ExceLens

University Centers for Excellence in Developmental Disabilities (UCEDDs) aim to positively affect the lives of people with disabilities by building and strengthening systems that support full community participation. The ExceLens series highlights the valuable work of the UCEDDs within university systems, the community, and in the lives of people with disabilities across the lifespan and their family members.

Sonran Center for Excellence in Disabilities - Community Services: Model Services 

Adults with intellectual developmental disabilities (IDD) have the right to access competent, accessible care in their own communities. Lack of primary care practices that provide this care contributes to health disparities in adults with IDD. Models of care for primary care practices must be developed and disseminated, and health care providers must be educated, in order to improve access to competent care and reduce health disparities for adults with IDD in Arizona (AZ) and in the nation. 


Clinical Innovation:
A model primary care program for adults with IDD at a University of Arizona (UA) family medicine (FM) residency teaching practice provides enhanced access to care and case management to approximately 110 adult patients with IDD, physical accessibility, staff and medical provider education, and quality initiatives. The model program has demonstrated improved access to care and reduced costs. Moreover, the clinical program has served as the foundation for educating future physicians through the resident and medical student curricula. 

Education: The clinical program became the backbone of a required curriculum in developmental medicine for the 24 UA FM residents who practice at this clinic in Tucson AZ. This includes a twelve-hour lecture series and team care of patients with IDD in the FM clinic with the program case manager, Ms. Valerie Mata, and oversight by Dr. Bassford, who directs the program. In 2019, teams of one second-year and one third-year FM resident, with Dr. Bassford and Ms. Mata, began providing one home visit each year to one of their continuity patients with IDD. This four-person team follows the patient throughout the year, providing ongoing care at the family medicine office or other settings as needed. Each resident team additionally makes one visit annually to another community-based site relevant to this patients health and well-being. 

As part of the participation of UA College of Medicine in Tucson (COM-T) in the National Curriculum Initiative in Developmental Medicine (T. Bassford and L. Tomasa, UA investigators), a two-week fourth-year elective for UA COM-T students was developed, built on the clinical program and residency curriculum.
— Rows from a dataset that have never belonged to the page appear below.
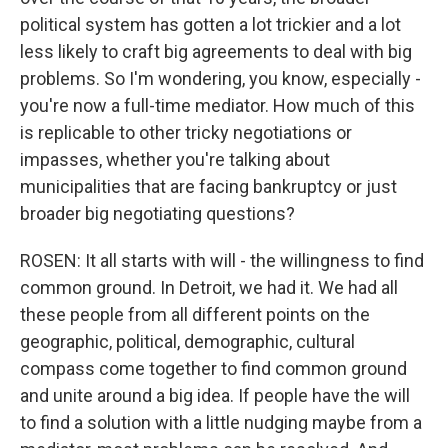
political system has gotten a lot trickier and a lot
less likely to craft big agreements to deal with big
problems. So I'm wondering, you know, especially -
you're now a full-time mediator. How much of this
is replicable to other tricky negotiations or
impasses, whether you're talking about
municipalities that are facing bankruptcy or just
broader big negotiating questions?
ROSEN: It all starts with will - the willingness to find
common ground. In Detroit, we had it. We had all
these people from all different points on the
geographic, political, demographic, cultural
compass come together to find common ground
and unite around a big idea. If people have the will
to find a solution with a little nudging maybe from a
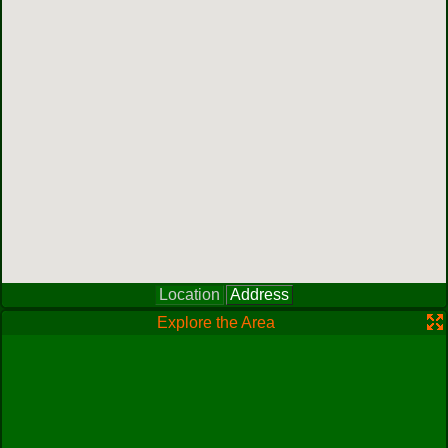
Location
Address
Explore the Area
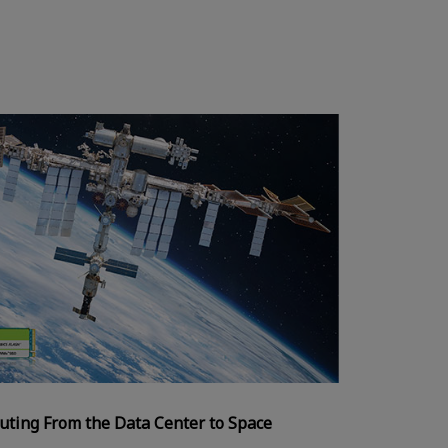
uting From the Data Center to Space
Students complete directed readings, participate in outpatient clinical care of patients with IDD in the UAFM teaching practice, and participate in-home visits with the team. Additionally, students gain an understanding of the larger context of disability though experiences with Sonoran UCEDD faculty and community collaborators in employment, guardianship and supported decision-making, and Self-Advocacy.  

Dissemination: In the spring of 2021, plans for dissemination of the clinical model to Mariposa Health Center (MHC), a Federally Qualified Health Center (FQHC) serving a rural county on the AZ-Mexico border, were developed with clinical leadership there. Technical assistance will be provided by the Sonoran UCEDD through October 2022. In the summer of 2021, the clinical model and residency curriculum in developmental medicine were expanded to a second UA FM residency site in Tucson, AZ. Funding was identified at the site for case management, patients began enrollment in July 2021, and the curriculum was initiated at that time.